— About this task —
An exact copy of the listing below is the answer, with the pictures removed.

— Supplied entries —

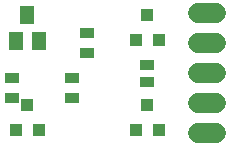
<source format=gbr>
G04 EAGLE Gerber RS-274X export*
G75*
%MOMM*%
%FSLAX34Y34*%
%LPD*%
%INSoldermask Top*%
%IPPOS*%
%AMOC8*
5,1,8,0,0,1.08239X$1,22.5*%
G01*
%ADD10R,1.143000X0.863600*%
%ADD11R,1.143000X0.965200*%
%ADD12C,1.727200*%
%ADD13R,1.003200X1.103200*%
%ADD14R,1.203200X1.603200*%


D10*
X129540Y64008D03*
X129540Y78232D03*
D11*
X66040Y66802D03*
X66040Y50038D03*
X15240Y50038D03*
X15240Y66802D03*
X78740Y104902D03*
X78740Y88138D03*
D12*
X172720Y20320D02*
X187960Y20320D01*
X187960Y45720D02*
X172720Y45720D01*
X172720Y71120D02*
X187960Y71120D01*
X187960Y96520D02*
X172720Y96520D01*
X172720Y121920D02*
X187960Y121920D01*
D13*
X120040Y23020D03*
X139040Y23020D03*
X129540Y44020D03*
X120040Y99220D03*
X139040Y99220D03*
X129540Y120220D03*
X18440Y23020D03*
X37440Y23020D03*
X27940Y44020D03*
D14*
X27940Y120220D03*
X37440Y98220D03*
X18440Y98220D03*
M02*

</source>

— Solution below —
<source format=gbr>
G04 EAGLE Gerber RS-274X export*
G75*
%MOMM*%
%FSLAX34Y34*%
%LPD*%
%INSoldermask Top*%
%IPPOS*%
%AMOC8*
5,1,8,0,0,1.08239X$1,22.5*%
G01*
%ADD10R,1.143000X0.863600*%
%ADD11R,1.143000X0.965200*%
%ADD12C,1.727200*%
%ADD13R,1.003200X1.103200*%
%ADD14R,1.203200X1.603200*%


D10*
X129540Y64008D03*
X129540Y78232D03*
D11*
X66040Y66802D03*
X66040Y50038D03*
X15240Y50038D03*
X15240Y66802D03*
X78740Y104902D03*
X78740Y88138D03*
D12*
X172720Y20320D02*
X187960Y20320D01*
X187960Y45720D02*
X172720Y45720D01*
X172720Y71120D02*
X187960Y71120D01*
X187960Y96520D02*
X172720Y96520D01*
X172720Y121920D02*
X187960Y121920D01*
D13*
X120040Y23020D03*
X139040Y23020D03*
X129540Y44020D03*
X120040Y99220D03*
X139040Y99220D03*
X129540Y120220D03*
X18440Y23020D03*
X37440Y23020D03*
X27940Y44020D03*
D14*
X27940Y120220D03*
X37440Y98220D03*
X18440Y98220D03*
M02*

</source>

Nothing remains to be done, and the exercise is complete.